- Fakat aslında kötülük olmayan ve iğreti olarak kötü huylara sahip olan, kötülüğünü ikrar eder, tövbe etmeyi diler.
- آن بد عاریتی باشد که او ** آرد اقرار و شود او توبهجو
- Âdem peygamber gibi. Onun işlediği o pek ehemmiyetsiz suç da iğretiydi de derhal tövbe etti.
- همچو آدم زلتش عاریه بود ** لاجرم اندر زمان توبه نمود
- Fakat İblisin suçu, asli olduğundan canım tövbeye yol yoktu ona. 3415
- چونک اصلی بود جرم آن بلیس ** ره نبودش جانب توبهی نفیس
- Yürü, kendinden de kurtuldun, kötü huydan da, cehennem alevinden de halâs oldun, yırtıcı hayvanların dişlerinden de!
- رو که رستی از خود و از خوی بد ** واز زبانهی نار و از دندان دد
- Yürü, şimdicik devleti elde ettin, kendini ebedi bir kutluluğa attın.
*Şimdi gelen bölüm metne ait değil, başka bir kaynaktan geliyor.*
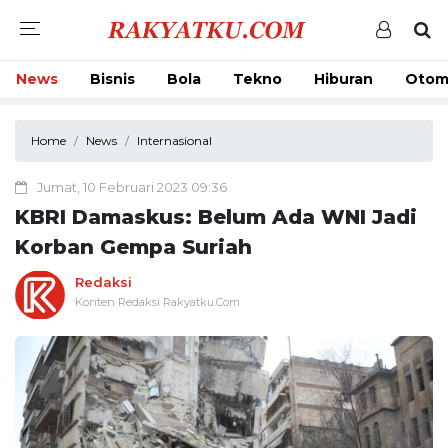
News
Bisnis
Bola
Tekno
Hiburan
Otom
Home
News
Internasional
Jumat, 10 Februari 2023 09:36
KBRI Damaskus: Belum Ada WNI Jadi
Korban Gempa Suriah
Redaksi
Konten Redaksi Rakyatku.Com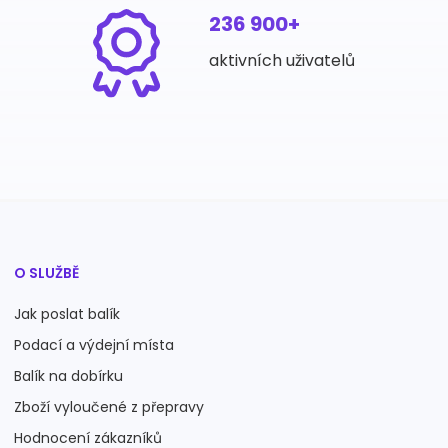
236 900+
aktivních uživatelů
O SLUŽBĚ
Jak poslat balík
Podací a výdejní místa
Balík na dobírku
Zboží vyloučené z přepravy
Hodnocení zákazníků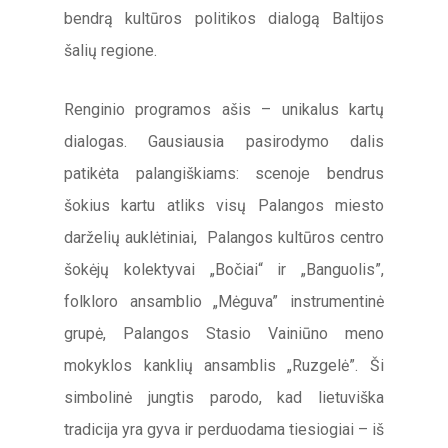
bendrą kultūros politikos dialogą Baltijos
šalių regione.
Renginio programos ašis – unikalus kartų
dialogas. Gausiausia pasirodymo dalis
patikėta palangiškiams: scenoje bendrus
šokius kartu atliks visų Palangos miesto
darželių auklėtiniai, Palangos kultūros centro
šokėjų kolektyvai „Bočiai“ ir „Banguolis”,
folkloro ansamblio „Mėguva” instrumentinė
grupė, Palangos Stasio Vainiūno meno
mokyklos kanklių ansamblis „Ruzgelė”. Ši
simbolinė jungtis parodo, kad lietuviška
tradicija yra gyva ir perduodama tiesiogiai – iš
- رو که اکنون دست در دولت زدی ** در فکندی خود به بخت سرمدی
- “Kullarımın arasına katıl” devletine eriştin, “Cennetime gir” kumaşını dokudun!
- ادخلی تو فی عبادی یافتی ** ادخلی فی جنتی در بافتی
- Kulları arasına girmeye yol buldun, gizli bir yolda ebedi cennete sokuldun.
- در عبادش راه کردی خویش را ** رفتی اندر خلد از راه خفا
- “Bize doğru yolu göster” dedin; doğru yolda elini tuttu seni ta cennete kadar götürdü. 3420
- اهدنا گفتی صراط مستقیم ** دست تو بگرفت و بردت تا نعیم
- Ey aziz kişi, ateştin, nur oldun... koruktun yaş ve kuru üzüm oldun.
- نار بودی نور گشتی ای عزیز ** غوره بودی گشتی انگور و مویز
- Tanrı doğrusunu daha iyi bilir ya, yıldızdın güneş kesildin...neşelen artık!